Argos, el perro de Odiseo que reconoció a su amo tras 20 años: la historia que inspiró a Christopher Nolan

En la antigua Grecia, "perro" era un insulto degradante para hombres y mujeres, un dato que contrasta con la devoción extrema de Argos hacia su amo Odiseo.

Christopher Nolan traslada el mundo de la Odisea al cine con Matt Damon como protagonista. En medio de los monstruos y las divinidades, la figura de Argos destaca por su realismo crudo. El perro, infestado de parásitos y abandonado en un estercolero, reconoce a su amo tras veinte años de ausencia antes de morir.

La narrativa de la Odisea sobre Argos utiliza un equilibrio entre la ironía y la emotividad. A diferencia de los propios perros guardianes de Odiseo en la granja de Eumeo, que intentan atacarlo al no reconocerlo inicialmente, Argos permanece fiel. Esta lealtad funciona como una validación psicológica para el héroe en un momento donde su sociedad se ha desintegrado.

¿Cómo veían los griegos antiguos a los perros y otros animales?

La cultura griega antigua muestra una relación dual con los animales. La base de datos del Archivo Beazley en Oxford recoge más de 1400 ejemplos de perros representados en pinturas de jarrones entre los años 700 y 200 a. C. Estas imágenes abarcan desde perros de trabajo hasta ejemplares falderos que se ubicaban debajo de los divanes durante los banquetes de los hombres.
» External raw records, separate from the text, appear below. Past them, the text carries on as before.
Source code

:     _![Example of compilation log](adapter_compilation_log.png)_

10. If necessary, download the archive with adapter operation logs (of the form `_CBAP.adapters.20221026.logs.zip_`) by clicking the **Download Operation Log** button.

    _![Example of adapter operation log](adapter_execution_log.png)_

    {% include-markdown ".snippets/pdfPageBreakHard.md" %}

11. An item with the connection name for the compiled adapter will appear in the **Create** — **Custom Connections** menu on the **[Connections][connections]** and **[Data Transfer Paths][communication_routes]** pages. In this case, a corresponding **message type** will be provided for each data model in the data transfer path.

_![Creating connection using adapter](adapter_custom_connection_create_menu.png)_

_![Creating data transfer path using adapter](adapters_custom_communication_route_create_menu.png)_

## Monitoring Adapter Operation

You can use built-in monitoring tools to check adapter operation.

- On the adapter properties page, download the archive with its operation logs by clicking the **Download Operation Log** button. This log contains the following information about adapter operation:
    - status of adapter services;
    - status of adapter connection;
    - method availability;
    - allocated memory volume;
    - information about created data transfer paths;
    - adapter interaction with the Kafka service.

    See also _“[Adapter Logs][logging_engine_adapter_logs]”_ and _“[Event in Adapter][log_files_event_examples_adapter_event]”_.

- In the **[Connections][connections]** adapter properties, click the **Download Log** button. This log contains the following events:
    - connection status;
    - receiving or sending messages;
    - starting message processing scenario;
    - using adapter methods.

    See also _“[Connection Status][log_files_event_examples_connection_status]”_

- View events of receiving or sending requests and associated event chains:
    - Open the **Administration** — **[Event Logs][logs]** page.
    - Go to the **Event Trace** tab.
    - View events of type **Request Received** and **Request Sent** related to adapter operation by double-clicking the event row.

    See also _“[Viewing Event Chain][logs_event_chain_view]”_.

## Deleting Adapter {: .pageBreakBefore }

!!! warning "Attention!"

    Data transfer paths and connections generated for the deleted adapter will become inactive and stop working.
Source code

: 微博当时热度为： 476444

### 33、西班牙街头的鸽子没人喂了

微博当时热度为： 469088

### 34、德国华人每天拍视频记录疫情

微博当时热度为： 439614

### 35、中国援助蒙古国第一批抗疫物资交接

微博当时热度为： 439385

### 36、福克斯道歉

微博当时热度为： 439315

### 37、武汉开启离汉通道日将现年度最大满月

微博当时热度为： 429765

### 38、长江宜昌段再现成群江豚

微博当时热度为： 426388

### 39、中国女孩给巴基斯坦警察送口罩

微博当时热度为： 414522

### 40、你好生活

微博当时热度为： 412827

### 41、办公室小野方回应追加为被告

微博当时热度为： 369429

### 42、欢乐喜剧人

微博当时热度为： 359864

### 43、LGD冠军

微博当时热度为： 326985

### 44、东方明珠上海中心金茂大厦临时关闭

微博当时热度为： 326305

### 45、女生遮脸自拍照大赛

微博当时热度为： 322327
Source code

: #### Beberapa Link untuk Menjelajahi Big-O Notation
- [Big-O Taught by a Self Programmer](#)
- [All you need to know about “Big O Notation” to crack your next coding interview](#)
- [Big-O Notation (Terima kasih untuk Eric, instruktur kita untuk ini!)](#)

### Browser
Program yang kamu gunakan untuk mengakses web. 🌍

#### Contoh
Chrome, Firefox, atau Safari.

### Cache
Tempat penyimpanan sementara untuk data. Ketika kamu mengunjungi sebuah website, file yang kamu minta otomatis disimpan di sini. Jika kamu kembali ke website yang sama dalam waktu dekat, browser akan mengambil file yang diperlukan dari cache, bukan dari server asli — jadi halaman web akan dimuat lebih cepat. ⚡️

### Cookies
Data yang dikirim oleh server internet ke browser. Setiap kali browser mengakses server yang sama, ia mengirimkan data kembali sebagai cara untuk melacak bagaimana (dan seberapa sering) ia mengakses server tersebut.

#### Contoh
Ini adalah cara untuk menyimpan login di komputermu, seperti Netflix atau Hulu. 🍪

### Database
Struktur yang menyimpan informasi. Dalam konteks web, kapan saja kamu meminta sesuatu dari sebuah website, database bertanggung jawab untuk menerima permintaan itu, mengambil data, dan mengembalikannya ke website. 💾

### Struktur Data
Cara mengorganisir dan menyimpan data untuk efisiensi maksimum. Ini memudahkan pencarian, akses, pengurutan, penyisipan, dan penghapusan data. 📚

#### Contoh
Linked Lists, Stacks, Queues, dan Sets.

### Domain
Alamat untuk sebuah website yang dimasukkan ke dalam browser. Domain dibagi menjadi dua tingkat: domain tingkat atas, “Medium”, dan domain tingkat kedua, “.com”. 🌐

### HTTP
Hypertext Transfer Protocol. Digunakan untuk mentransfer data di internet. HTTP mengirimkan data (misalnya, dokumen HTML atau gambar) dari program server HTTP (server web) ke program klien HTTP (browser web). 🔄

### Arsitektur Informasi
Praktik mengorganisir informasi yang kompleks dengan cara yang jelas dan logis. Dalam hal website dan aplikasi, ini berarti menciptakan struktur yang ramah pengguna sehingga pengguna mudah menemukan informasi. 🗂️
En el arte funerario, los animales aparecen como símbolos de estatus o de afecto estrecho. El relieve de una niña llamada Euchalia muestra a un perro pequeño, probablemente de raza melitiana, rascando sus rodillas. Incluso en la Ilíada, Homero dota a los animales de emociones; los caballos de Aquiles lloran la muerte de Patroclo y los de Héctor recibían puré dulce de manos de la esposa del guerrero antes que su propio marido.

La ternura del Cíclope y los gansos de Penélope

La épica no limita los vínculos afectivos únicamente a los canes. Penélope describe a sus gansos como seres que le alegran el corazón y llora por ellos en sus sueños cuando un águila los mata. Incluso Polifemo, el Cíclope devorador de hombres, muestra un momento de ternura al dirigirse a su carnero favorito como "Pepón", un término de cariño reservado para familiares cercanos.

La historia de Argos concluye con una sensación de satisfacción frustrada. Odiseo se conmueve por el reconocimiento del animal, pero no se atreve a acariciarlo por temor a revelar su identidad ante los pretendientes de Penélope. El perro muere tras ver a su amo por última vez. Este vínculo demuestra la capacidad de Homero para fundamentar el mundo heroico en la experiencia común de humanos y criaturas.